Torino. Nonostante il maltempo, in diecimila da tutta Italia sfilano nel capoluogo piemontese
L’esito della manifestazione non era scontato. Un po’ le condizioni climatiche, ieri a Torino faceva davvero freddo, un po’ il rischio di scoramento in una ventennale battaglia potevano minare la partecipazione. Così non è stato: i diecimila in corteo sono la risposta che i No Tav non sono un gruppo di irriducibili, quattro gatti o quattro gufi in croce. Sono e restano un movimento popolare, che non si arrende alla decisioni che piovono dall’alto — ultima è l’approvazione del Cipe al progetto definitivo della parte italiana della tratta transfrontaliera — e vuole rappresentare e riunire le tante istanze contro gli sprechi e le devastazioni ambientali nel nostro Paese. Sono arrivati sotto la Mole comitati dalla Valle e dal resto del Piemonte, da Liguria, Lombardia, Veneto, Emilia, Toscana e Lazio. Con un minimo comune denominatore: no alle grandi, costose (un chilometro di Tav vale 158 milioni di euro) inutili opere, sì a quelle piccole e utili, sì agli investimenti nella sanità — l’ospedale di Susa è a rischio chiusura — e nella scuola. E agli interventi per risolvere il dissesto idrogeologico.

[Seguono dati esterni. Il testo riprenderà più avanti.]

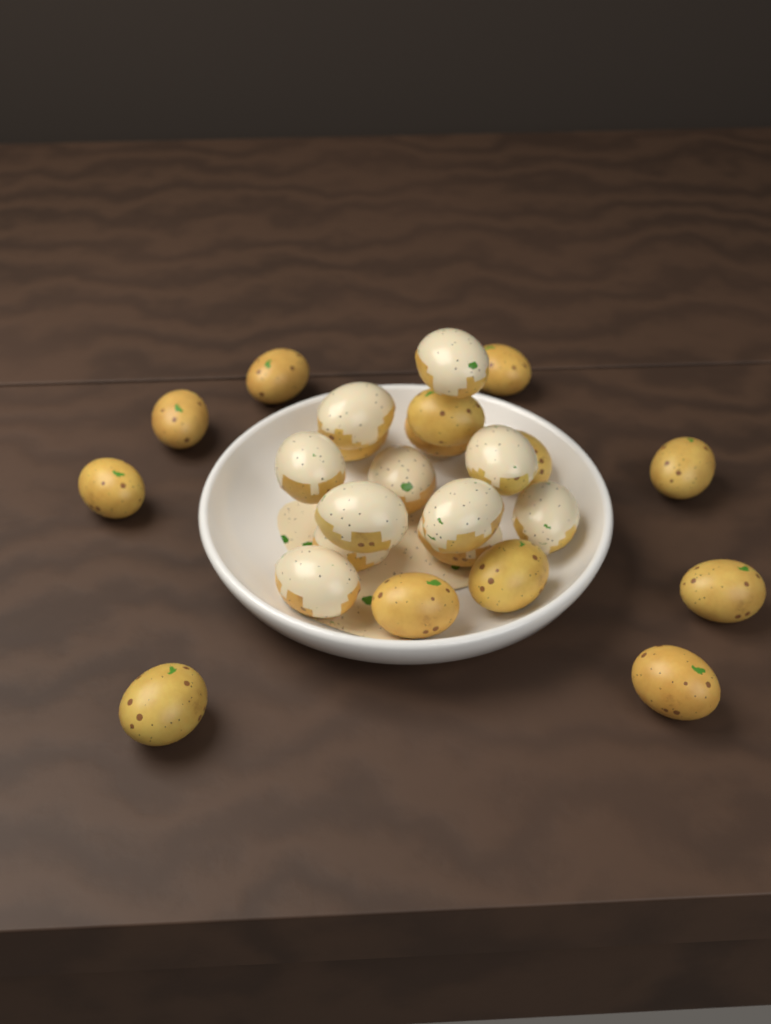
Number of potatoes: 25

Il corteo, partito da piazza Statuto, è stato aperto dagli amministratori della Val di Susa, ventiquattro sindaci che in piazza Castello hanno approvato per alzata di mano una delibera in cui si chiede di spostare su altre voci i fondi per la Torino-Lione: per esempio, i 2,9 miliardi di euro, destinati al tunnel di base, siano dirottati alla messa in sicurezza delle scuole. «Invieremo questo documento a tutti i Comuni italiani», ha spiegato il sindaco di Susa Sandro Plano, Pd ma dissenziente. «Vorremmo far una assemblea dei sindaci di tutta Italia in Valle per sensibilizzare tutti gli amministratori sui veri problemi del Paese; in questo momento le amministrazioni comunali si vedono costrette a tagliare sui servizi essenziali o a inasprire la tassazione». I sindaci hanno inoltre inviato una lettera al capo dello Stato Sergio Mattarella, chiedendo un incontro.
In mezzo al serpentone, che ha sfilato sotto una pioggia gelida, le tradizionali bandiere con il treno crociato, quelle di Rifondazione, Pdci, Cub, Fiom, Cobas, Legambiente, i parlamentari e i consiglieri regionali del Movimento 5 Stelle. Un trenino, con le sagome dei pm Andrea Padalino e Antonio Rinaudo che si sono occupati delle inchieste sui No Tav, ha chiuso il corteo con la scritta: «No Tav pericolosi terroristi? Ma non fateci ridere». Lele Rizzo, sul palco di piazza Castello, ha parlato di giustizia con due pesi e due misure: «Per il disastro del Vajont ci furono condanne per dieci anni in totale, per i 48 No Tav del maxiprocesso, per i fatti dell’estate 2011, ben 150 anni di carcere. D’altronde, noi siamo considerati il nemico pubblico numero uno». Alberto Perino ha rilanciato: «Noi non siamo solo ottimisti, come chiede Renzi. Noi siamo sicuri: il Tav non si farà».
In contemporanea alla manifestazione, gli hacker di Anonymous hanno oscurato, in sostegno ai No Tav, i siti del Cipe (Comitato interministeriale per la programmazione economica) e del Tribunale di Torino. Polemiche, invece, per il blocco di un treno proveniente da Milano carico di militanti, perché, secondo quanto sostengono le Ferrovie, alcuni manifestanti erano saliti a bordo senza pagare il biglietto. Gli attivisti milanesi sono arrivati a manifestazione conclusa e si sono diretti alla Cavallerizza, bene comune a rischio vendita, dove è continuata con un concerto la protesta contro la Torino-Lione.
Infine, mentre a Chiomonte proseguono i lavori del cunicolo esplorativo, avanza l’ipotesi che quelli futuri, e in ritardo, del tunnel di base possano evitare Susa, e così le temute contestazioni No Tav.
Il governo valuta, infatti, una modifica per procedere in galleria passando dallo scavo della Maddalena di Chiomonte. Una variante che potrebbe portare ulteriori costi, circa 250 milioni di euro. Un’alternativa complicata e non agevole.